• _REQUIREMENT_
Rewrite the data below, replacing every "locality" with "site" and leaving everything else unchanged.
───
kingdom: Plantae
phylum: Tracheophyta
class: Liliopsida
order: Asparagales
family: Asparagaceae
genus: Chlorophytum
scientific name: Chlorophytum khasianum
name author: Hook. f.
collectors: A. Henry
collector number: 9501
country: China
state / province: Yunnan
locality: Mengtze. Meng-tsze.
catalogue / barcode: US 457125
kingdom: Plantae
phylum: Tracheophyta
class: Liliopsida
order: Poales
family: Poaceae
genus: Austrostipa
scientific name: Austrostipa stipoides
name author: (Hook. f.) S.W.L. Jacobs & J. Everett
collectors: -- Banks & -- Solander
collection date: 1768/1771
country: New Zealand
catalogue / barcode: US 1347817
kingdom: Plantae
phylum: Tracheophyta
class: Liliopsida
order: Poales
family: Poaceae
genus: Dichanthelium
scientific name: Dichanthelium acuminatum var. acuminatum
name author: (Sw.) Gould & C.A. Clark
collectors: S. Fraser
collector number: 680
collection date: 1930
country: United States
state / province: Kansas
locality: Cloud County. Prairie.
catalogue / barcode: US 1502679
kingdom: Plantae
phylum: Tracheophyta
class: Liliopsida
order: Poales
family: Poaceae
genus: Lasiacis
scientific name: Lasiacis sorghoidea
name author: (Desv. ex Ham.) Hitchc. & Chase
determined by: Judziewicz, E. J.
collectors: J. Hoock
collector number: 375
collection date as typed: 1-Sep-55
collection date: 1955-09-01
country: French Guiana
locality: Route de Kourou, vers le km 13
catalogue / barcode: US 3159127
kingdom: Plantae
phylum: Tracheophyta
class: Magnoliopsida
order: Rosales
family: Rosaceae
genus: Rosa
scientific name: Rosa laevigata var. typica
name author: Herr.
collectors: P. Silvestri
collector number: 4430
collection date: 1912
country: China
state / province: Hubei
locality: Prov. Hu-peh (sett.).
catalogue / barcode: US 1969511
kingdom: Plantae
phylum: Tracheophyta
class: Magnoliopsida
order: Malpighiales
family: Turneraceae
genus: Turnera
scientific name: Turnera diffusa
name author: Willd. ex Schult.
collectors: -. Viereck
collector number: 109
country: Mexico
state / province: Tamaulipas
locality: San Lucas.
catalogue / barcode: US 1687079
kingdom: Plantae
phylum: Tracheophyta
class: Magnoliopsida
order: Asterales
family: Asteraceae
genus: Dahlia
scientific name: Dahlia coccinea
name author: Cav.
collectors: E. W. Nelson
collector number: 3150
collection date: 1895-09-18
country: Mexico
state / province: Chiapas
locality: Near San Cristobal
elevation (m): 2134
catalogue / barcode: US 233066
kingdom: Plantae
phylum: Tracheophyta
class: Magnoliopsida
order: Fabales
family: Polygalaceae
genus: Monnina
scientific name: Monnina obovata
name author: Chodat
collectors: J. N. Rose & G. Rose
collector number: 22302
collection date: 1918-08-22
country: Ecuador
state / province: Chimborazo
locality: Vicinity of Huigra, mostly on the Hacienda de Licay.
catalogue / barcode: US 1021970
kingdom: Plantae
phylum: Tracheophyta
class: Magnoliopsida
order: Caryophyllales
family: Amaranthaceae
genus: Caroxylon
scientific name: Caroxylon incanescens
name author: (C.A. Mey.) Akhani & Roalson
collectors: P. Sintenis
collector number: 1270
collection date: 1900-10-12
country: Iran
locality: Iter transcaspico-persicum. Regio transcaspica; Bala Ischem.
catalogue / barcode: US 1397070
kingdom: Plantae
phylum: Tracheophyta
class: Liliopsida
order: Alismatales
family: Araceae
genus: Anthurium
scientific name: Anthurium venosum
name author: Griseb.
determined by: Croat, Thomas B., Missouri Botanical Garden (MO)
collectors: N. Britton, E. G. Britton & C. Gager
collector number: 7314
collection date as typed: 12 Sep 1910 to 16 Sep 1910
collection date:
───
• _FULL SOLUTION_
kingdom: Plantae
phylum: Tracheophyta
class: Liliopsida
order: Asparagales
family: Asparagaceae
genus: Chlorophytum
scientific name: Chlorophytum khasianum
name author: Hook. f.
collectors: A. Henry
collector number: 9501
country: China
state / province: Yunnan
site: Mengtze. Meng-tsze.
catalogue / barcode: US 457125
kingdom: Plantae
phylum: Tracheophyta
class: Liliopsida
order: Poales
family: Poaceae
genus: Austrostipa
scientific name: Austrostipa stipoides
name author: (Hook. f.) S.W.L. Jacobs & J. Everett
collectors: -- Banks & -- Solander
collection date: 1768/1771
country: New Zealand
catalogue / barcode: US 1347817
kingdom: Plantae
phylum: Tracheophyta
class: Liliopsida
order: Poales
family: Poaceae
genus: Dichanthelium
scientific name: Dichanthelium acuminatum var. acuminatum
name author: (Sw.) Gould & C.A. Clark
collectors: S. Fraser
collector number: 680
collection date: 1930
country: United States
state / province: Kansas
site: Cloud County. Prairie.
catalogue / barcode: US 1502679
kingdom: Plantae
phylum: Tracheophyta
class: Liliopsida
order: Poales
family: Poaceae
genus: Lasiacis
scientific name: Lasiacis sorghoidea
name author: (Desv. ex Ham.) Hitchc. & Chase
determined by: Judziewicz, E. J.
collectors: J. Hoock
collector number: 375
collection date as typed: 1-Sep-55
collection date: 1955-09-01
country: French Guiana
site: Route de Kourou, vers le km 13
catalogue / barcode: US 3159127
kingdom: Plantae
phylum: Tracheophyta
class: Magnoliopsida
order: Rosales
family: Rosaceae
genus: Rosa
scientific name: Rosa laevigata var. typica
name author: Herr.
collectors: P. Silvestri
collector number: 4430
collection date: 1912
country: China
state / province: Hubei
site: Prov. Hu-peh (sett.).
catalogue / barcode: US 1969511
kingdom: Plantae
phylum: Tracheophyta
class: Magnoliopsida
order: Malpighiales
family: Turneraceae
genus: Turnera
scientific name: Turnera diffusa
name author: Willd. ex Schult.
collectors: -. Viereck
collector number: 109
country: Mexico
state / province: Tamaulipas
site: San Lucas.
catalogue / barcode: US 1687079
kingdom: Plantae
phylum: Tracheophyta
class: Magnoliopsida
order: Asterales
family: Asteraceae
genus: Dahlia
scientific name: Dahlia coccinea
name author: Cav.
collectors: E. W. Nelson
collector number: 3150
collection date: 1895-09-18
country: Mexico
state / province: Chiapas
site: Near San Cristobal
elevation (m): 2134
catalogue / barcode: US 233066
kingdom: Plantae
phylum: Tracheophyta
class: Magnoliopsida
order: Fabales
family: Polygalaceae
genus: Monnina
scientific name: Monnina obovata
name author: Chodat
collectors: J. N. Rose & G. Rose
collector number: 22302
collection date: 1918-08-22
country: Ecuador
state / province: Chimborazo
site: Vicinity of Huigra, mostly on the Hacienda de Licay.
catalogue / barcode: US 1021970
kingdom: Plantae
phylum: Tracheophyta
class: Magnoliopsida
order: Caryophyllales
family: Amaranthaceae
genus: Caroxylon
scientific name: Caroxylon incanescens
name author: (C.A. Mey.) Akhani & Roalson
collectors: P. Sintenis
collector number: 1270
collection date: 1900-10-12
country: Iran
site: Iter transcaspico-persicum. Regio transcaspica; Bala Ischem.
catalogue / barcode: US 1397070
kingdom: Plantae
phylum: Tracheophyta
class: Liliopsida
order: Alismatales
family: Araceae
genus: Anthurium
scientific name: Anthurium venosum
name author: Griseb.
determined by: Croat, Thomas B., Missouri Botanical Garden (MO)
collectors: N. Britton, E. G. Britton & C. Gager
collector number: 7314
collection date as typed: 12 Sep 1910 to 16 Sep 1910
collection date:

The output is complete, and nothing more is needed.